After all this work, researchers still have to determine whether their promising molecule is active in human cells. The sheer effort required to do this research is why the Stierles have shifted their focus away from the anti-inflammatory compounds they’ve identified and toward antibiotics. Identifying whether a molecule has antibiotic activity is quicker and easier than determining if a given drug is killing cancer cells.

The Stierles attribute their success to a combination of hard work and good luck. Andrea’s lack of formal training in microbiology (“I’m not a microbiologist, even though I play one in the lab,” she laughs) has itself become an asset.

“You rush in where the better angels might fear to tread, and it can work out quite well,” she says.

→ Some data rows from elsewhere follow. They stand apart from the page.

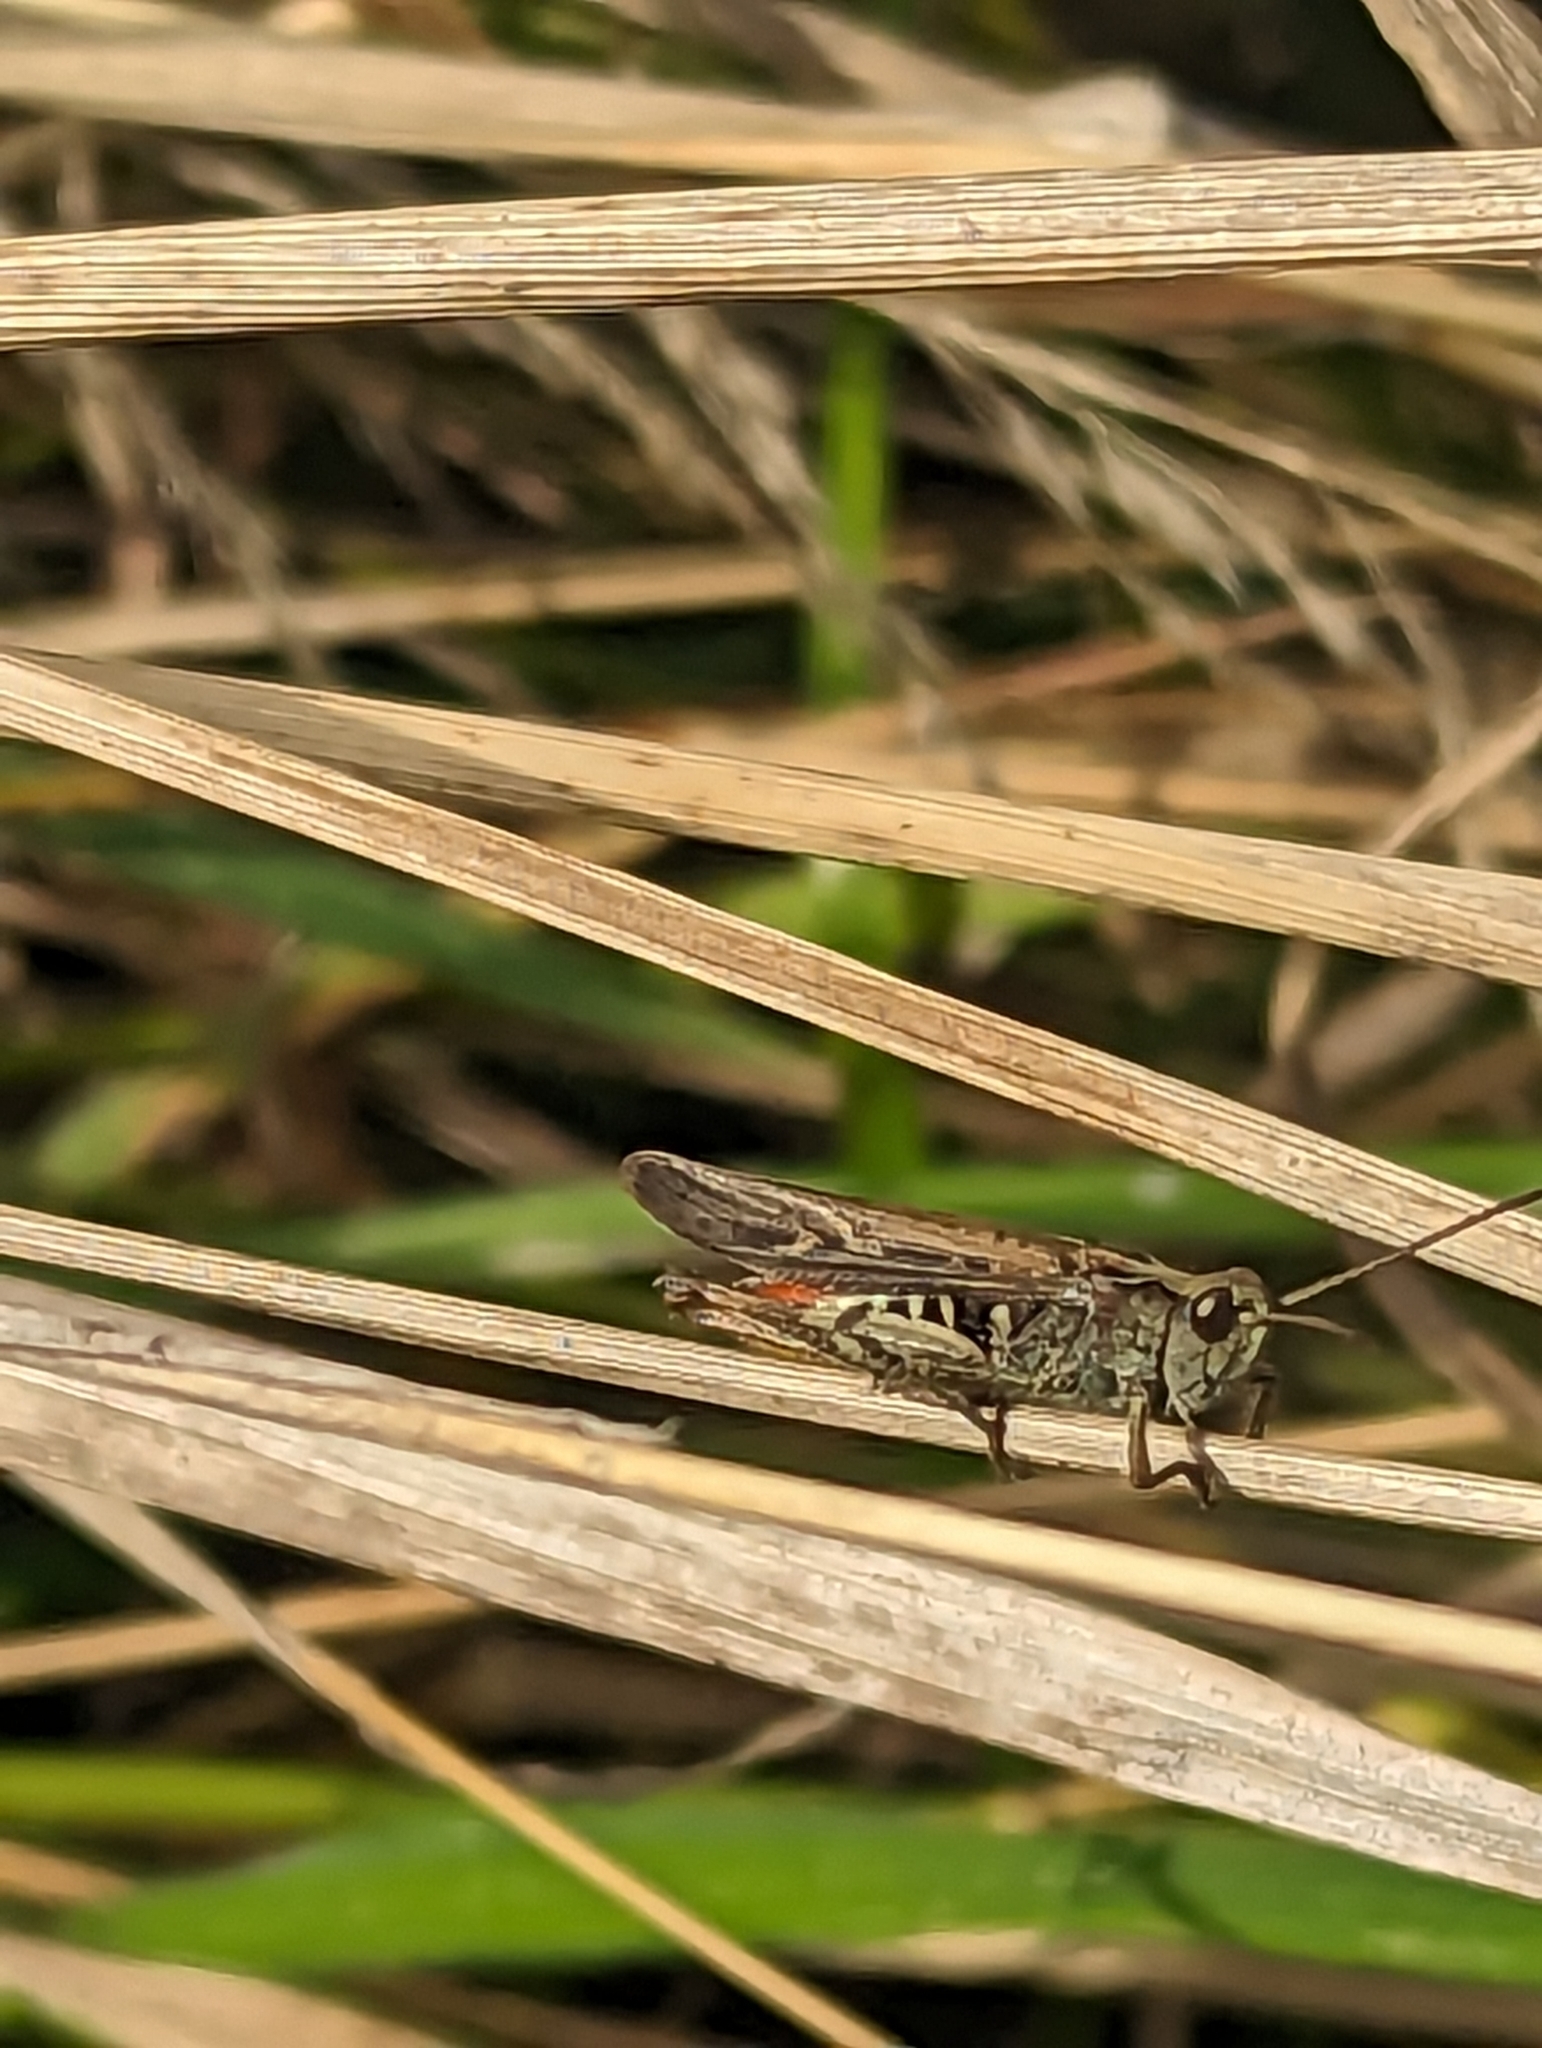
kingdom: Animalia
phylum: Arthropoda
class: Insecta
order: Orthoptera
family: Acrididae
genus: Chorthippus
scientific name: Chorthippus brunneus
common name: Field grasshopper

She concludes: “It is amazing how this little pit lake, in the middle of a little town, in a sparsely populated state like Montana, can yield such richness. But that’s true of every ecosystem. They have secrets, and you’re lucky if you get to share some of those secrets. We’re recognizing that these little organisms are incredible chemists and can do a number of different things if we just know how to ask them.”

Carrie Arnold is a freelance science writer based in Richmond, Virginia.